E, al contempo, è un bambino, fatto come tutti gli altri bambini: non è che, per il fatto che uno sia un genio, a undici anni non gli piacciano i gelati e adori il whisky torbato.

Insomma, trattatelo da genio, ma da piccolo genio. Ad esempio, questa idea di progettare organi per allungare l’esistenza fisica dei suoi nonni, non è un ragionamento da genio: è un ragionamento da bambino cui hanno insegnato che ha delle grosse responsabilità verso se stesso e gli altri, per la sua intelligenza spropositata. E il bambino applica il suggerimento degli adulti a ciò che ha caro: i suoi nonni.

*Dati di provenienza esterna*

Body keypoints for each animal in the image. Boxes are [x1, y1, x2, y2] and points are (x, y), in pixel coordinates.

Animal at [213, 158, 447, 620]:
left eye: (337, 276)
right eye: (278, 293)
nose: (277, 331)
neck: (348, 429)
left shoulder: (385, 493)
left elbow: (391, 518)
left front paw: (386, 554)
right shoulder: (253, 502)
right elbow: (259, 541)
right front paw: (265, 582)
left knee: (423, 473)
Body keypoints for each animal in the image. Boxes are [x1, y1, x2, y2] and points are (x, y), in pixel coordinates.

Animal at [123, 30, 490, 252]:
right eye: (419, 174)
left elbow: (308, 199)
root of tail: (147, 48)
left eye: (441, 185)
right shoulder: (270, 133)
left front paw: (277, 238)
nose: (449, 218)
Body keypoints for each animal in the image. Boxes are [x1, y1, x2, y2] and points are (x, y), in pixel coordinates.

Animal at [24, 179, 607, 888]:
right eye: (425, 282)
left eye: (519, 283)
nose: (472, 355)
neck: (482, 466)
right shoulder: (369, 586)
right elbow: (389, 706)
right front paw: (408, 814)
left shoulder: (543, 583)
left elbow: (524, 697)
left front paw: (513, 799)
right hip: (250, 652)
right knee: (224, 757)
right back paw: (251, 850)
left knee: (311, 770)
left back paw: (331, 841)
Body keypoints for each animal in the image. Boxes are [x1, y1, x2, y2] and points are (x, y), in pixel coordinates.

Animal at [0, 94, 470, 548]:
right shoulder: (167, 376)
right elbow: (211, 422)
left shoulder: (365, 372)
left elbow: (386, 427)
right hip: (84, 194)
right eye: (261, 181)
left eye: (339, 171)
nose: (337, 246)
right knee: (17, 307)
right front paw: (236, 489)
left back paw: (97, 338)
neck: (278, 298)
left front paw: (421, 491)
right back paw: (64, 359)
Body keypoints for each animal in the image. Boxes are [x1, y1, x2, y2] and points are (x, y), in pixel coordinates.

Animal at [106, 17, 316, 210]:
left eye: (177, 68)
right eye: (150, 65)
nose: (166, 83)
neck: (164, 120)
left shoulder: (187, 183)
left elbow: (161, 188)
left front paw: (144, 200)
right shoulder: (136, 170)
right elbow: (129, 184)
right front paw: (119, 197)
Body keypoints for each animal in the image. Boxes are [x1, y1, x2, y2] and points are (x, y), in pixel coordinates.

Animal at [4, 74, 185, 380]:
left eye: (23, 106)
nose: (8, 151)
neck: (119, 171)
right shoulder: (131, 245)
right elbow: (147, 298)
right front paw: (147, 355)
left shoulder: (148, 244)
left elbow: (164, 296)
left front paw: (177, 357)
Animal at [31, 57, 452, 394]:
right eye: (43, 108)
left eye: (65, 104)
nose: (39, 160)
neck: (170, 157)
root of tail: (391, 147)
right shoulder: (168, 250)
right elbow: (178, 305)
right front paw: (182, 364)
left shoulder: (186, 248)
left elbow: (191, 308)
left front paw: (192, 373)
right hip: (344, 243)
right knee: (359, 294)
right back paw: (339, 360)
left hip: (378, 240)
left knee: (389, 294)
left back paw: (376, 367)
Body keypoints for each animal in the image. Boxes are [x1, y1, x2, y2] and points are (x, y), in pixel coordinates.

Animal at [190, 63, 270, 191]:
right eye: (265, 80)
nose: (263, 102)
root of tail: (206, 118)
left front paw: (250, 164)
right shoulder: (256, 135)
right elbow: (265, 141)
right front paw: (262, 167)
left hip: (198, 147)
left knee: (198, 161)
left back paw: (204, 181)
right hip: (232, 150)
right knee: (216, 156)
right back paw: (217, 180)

Scommetto mille euro contro un fagiolo che la commovente boutade non è farina del suo sacco. Perché ci piace pensare che un genio sia come ce lo immaginiamo: come lo vogliamo noi, ovvero bravo e buono. Perfino il cattivissimo Lex Luthor, modello del genio del male, in fondo è buono: specialmente nella sua versione giovanile.

Invece, io mi auguro che il nostro Laurent, il nostro fenomeno da baraccone portatile, sia un po’ buono e un po’ cattivo, come tutti i bambini, come tutti gli esseri umani, di tutte le età. Avrà tempo per imparare a stare al mondo: per riconoscere la pietà e il dolore, il pentimento e la vergogna e, perché no, l’amore. Che sono tutte cose che non dipendono dal cervello, ma dall’anima. Ve lo dice uno che lo sa bene, perché era un piccolo genio, prima di diventare un cretino qualsiasi.

Un pensiero su “I GRATTACAPI DEL PICCOLO GENIO

  1. Matteo dice:

    Questo meraviglioso scritto è autobiografico. Caro compagno di classe delle Elementari, sei riuscito a vincere la noia, a stare in classe, socializzare con noi. Altri non sono sopravvissuti. Il sistema scolastico è puntivo, coercitivo del genio.